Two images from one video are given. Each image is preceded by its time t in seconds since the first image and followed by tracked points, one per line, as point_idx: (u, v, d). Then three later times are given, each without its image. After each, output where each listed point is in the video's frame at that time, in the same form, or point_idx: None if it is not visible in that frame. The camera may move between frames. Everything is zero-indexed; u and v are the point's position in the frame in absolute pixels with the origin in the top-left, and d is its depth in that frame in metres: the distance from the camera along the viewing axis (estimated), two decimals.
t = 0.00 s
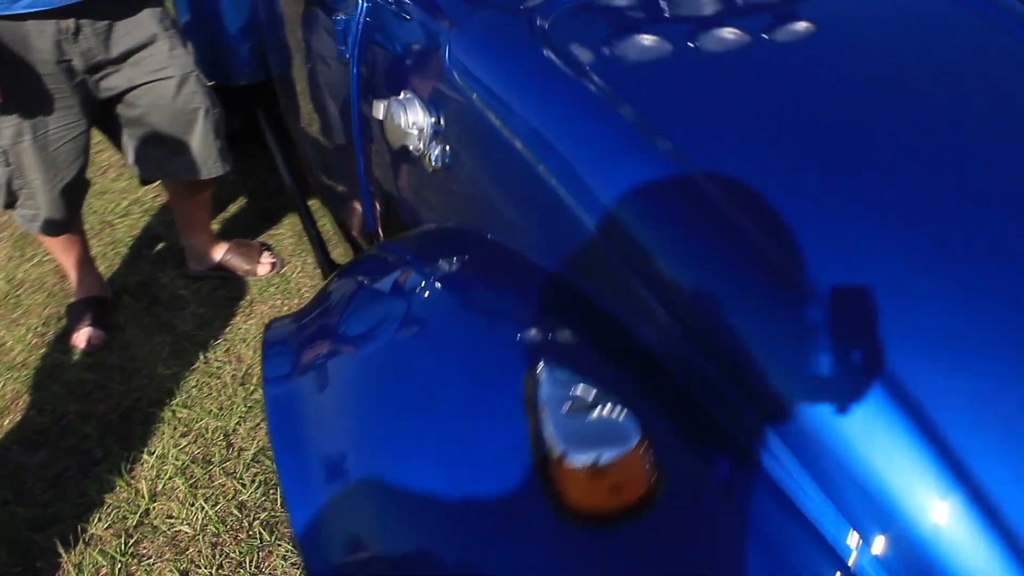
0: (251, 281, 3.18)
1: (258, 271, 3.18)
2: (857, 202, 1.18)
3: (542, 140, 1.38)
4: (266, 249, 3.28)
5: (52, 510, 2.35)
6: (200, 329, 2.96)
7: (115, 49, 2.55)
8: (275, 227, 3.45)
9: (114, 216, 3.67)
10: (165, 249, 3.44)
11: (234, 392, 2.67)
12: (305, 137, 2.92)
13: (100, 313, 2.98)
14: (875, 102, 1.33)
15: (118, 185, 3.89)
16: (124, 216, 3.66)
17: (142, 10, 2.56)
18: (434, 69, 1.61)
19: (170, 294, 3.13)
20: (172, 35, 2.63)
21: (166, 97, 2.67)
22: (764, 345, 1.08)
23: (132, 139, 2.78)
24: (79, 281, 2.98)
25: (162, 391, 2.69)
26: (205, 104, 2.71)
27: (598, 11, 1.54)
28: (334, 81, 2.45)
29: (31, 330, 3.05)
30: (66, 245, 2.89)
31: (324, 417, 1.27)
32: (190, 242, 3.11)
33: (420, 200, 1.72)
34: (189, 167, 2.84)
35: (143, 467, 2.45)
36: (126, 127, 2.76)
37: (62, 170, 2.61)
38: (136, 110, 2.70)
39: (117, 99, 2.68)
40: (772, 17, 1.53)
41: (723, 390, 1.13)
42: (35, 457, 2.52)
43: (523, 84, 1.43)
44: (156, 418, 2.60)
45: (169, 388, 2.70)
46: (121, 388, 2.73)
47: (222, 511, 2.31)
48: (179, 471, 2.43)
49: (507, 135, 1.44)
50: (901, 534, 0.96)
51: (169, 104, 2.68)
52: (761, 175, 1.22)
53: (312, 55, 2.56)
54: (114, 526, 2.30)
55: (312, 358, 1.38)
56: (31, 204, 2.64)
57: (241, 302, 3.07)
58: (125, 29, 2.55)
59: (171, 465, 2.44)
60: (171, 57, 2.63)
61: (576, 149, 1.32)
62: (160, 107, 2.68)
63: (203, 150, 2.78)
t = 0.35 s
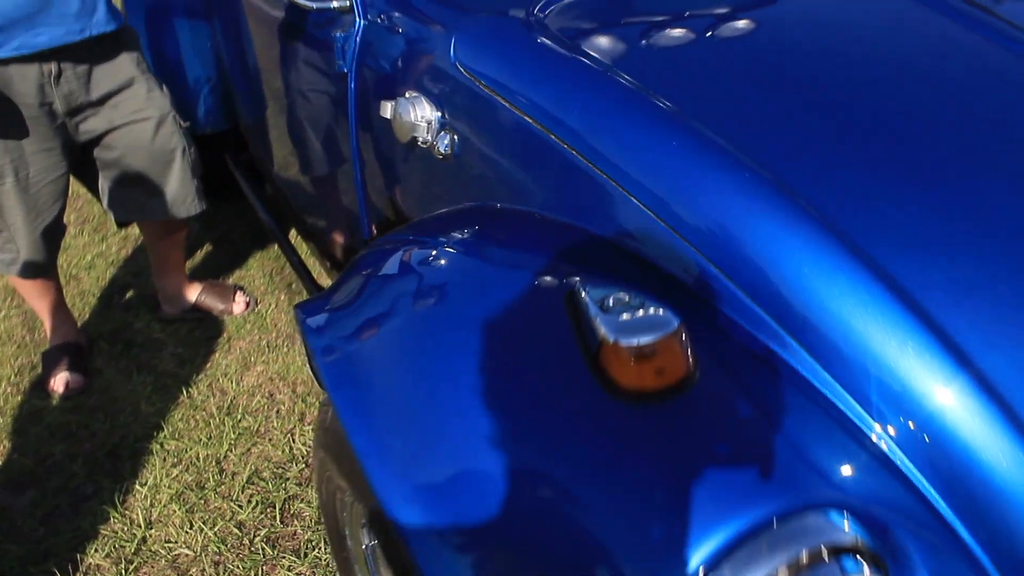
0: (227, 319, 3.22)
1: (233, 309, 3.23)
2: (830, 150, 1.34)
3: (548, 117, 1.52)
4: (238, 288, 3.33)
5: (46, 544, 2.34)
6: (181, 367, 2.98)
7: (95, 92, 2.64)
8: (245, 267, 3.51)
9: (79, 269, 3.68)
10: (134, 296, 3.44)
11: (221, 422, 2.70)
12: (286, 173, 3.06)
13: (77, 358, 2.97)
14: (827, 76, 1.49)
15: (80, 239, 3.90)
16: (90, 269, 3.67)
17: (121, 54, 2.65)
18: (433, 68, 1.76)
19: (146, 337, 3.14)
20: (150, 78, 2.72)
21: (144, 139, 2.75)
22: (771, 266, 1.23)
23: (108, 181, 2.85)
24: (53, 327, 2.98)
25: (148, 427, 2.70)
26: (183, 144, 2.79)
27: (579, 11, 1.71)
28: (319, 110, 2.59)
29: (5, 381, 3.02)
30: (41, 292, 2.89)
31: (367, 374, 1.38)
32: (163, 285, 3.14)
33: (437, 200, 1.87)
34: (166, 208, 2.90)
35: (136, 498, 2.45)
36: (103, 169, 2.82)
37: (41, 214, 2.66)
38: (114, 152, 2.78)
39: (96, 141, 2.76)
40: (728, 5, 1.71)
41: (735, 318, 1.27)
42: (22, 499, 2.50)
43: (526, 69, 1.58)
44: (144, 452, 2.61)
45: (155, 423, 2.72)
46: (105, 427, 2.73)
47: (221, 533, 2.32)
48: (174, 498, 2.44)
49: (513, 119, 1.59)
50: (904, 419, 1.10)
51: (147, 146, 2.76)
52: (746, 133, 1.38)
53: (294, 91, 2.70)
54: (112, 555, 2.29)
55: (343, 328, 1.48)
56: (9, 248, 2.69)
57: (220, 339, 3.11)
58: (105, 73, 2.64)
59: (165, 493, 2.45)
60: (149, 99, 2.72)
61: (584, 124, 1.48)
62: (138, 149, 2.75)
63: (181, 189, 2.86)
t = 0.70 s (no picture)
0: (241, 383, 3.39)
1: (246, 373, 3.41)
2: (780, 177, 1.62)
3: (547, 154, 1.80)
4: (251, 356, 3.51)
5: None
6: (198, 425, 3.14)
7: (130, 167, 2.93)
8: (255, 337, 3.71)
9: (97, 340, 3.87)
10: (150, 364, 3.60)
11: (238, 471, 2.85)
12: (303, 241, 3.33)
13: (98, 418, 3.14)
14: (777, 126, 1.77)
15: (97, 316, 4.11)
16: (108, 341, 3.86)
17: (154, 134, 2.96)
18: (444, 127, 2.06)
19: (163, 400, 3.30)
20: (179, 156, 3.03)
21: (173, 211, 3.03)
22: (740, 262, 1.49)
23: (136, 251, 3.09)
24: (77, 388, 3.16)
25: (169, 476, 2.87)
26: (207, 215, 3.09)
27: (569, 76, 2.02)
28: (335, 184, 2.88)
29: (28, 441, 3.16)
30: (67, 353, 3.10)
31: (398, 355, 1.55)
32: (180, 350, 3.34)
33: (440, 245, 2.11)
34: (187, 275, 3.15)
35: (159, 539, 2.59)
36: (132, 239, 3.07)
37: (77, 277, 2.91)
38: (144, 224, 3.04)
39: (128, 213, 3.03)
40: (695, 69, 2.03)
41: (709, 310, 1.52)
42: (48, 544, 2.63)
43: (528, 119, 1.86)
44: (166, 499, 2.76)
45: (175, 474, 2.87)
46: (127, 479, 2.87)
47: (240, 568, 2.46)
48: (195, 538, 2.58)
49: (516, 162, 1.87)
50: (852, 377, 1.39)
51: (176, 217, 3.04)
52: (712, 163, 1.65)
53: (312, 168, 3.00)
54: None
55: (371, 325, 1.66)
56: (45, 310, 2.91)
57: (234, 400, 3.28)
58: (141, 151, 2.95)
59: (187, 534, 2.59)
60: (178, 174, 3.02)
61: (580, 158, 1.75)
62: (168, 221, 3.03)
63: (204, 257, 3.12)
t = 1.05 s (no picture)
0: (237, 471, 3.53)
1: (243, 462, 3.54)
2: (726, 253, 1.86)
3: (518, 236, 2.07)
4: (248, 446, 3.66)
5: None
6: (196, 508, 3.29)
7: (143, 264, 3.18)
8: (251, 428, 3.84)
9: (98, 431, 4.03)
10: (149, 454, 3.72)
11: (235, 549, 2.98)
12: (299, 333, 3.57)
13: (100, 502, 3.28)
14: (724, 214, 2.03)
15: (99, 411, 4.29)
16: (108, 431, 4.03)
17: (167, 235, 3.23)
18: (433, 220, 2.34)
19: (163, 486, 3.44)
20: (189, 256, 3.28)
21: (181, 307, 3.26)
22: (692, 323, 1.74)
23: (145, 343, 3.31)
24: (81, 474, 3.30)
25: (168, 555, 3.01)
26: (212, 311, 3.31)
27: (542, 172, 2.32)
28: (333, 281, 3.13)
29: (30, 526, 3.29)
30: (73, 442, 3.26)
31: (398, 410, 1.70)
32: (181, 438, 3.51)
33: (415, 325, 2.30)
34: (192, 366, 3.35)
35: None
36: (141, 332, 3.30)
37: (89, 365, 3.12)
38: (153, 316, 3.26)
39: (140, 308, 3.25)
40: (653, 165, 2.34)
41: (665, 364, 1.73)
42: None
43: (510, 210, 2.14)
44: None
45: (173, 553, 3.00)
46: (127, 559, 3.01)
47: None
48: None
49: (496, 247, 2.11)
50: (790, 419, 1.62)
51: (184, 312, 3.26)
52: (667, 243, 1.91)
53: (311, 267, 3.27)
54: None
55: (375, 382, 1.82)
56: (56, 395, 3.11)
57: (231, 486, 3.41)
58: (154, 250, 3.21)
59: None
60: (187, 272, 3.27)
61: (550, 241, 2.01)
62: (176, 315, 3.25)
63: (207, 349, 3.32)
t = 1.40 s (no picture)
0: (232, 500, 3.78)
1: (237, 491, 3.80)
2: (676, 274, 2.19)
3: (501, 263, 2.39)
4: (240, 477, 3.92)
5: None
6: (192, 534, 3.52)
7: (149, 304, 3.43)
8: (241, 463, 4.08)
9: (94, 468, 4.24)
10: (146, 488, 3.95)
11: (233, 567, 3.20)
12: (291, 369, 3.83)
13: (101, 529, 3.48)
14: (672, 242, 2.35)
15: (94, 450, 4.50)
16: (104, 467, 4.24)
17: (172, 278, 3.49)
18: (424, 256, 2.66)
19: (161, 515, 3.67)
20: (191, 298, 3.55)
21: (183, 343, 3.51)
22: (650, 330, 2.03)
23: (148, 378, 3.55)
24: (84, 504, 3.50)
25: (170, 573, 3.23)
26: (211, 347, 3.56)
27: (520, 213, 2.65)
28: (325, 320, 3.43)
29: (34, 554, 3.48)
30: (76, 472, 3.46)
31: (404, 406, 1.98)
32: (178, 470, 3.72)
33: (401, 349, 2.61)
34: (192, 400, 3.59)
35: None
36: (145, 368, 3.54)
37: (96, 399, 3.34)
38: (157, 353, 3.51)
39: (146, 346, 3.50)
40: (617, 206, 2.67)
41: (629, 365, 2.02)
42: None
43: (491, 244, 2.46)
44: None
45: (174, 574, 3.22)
◆ ◆ ◆ ◆ ◆ ◆ ◆
Give back precisely the lines above that start at the line containing "30: (66, 245, 2.89)" and end at the line containing "52: (761, 175, 1.22)", inclusive. No other lines belong in the output.

30: (66, 245, 2.89)
31: (324, 417, 1.27)
32: (190, 242, 3.11)
33: (420, 200, 1.72)
34: (189, 167, 2.84)
35: (143, 467, 2.45)
36: (126, 127, 2.76)
37: (62, 170, 2.61)
38: (136, 110, 2.70)
39: (117, 99, 2.68)
40: (772, 17, 1.53)
41: (723, 390, 1.13)
42: (35, 457, 2.52)
43: (523, 84, 1.43)
44: (156, 418, 2.60)
45: (169, 388, 2.70)
46: (121, 388, 2.73)
47: (222, 511, 2.31)
48: (179, 471, 2.43)
49: (507, 135, 1.44)
50: (901, 534, 0.96)
51: (169, 104, 2.68)
52: (761, 175, 1.22)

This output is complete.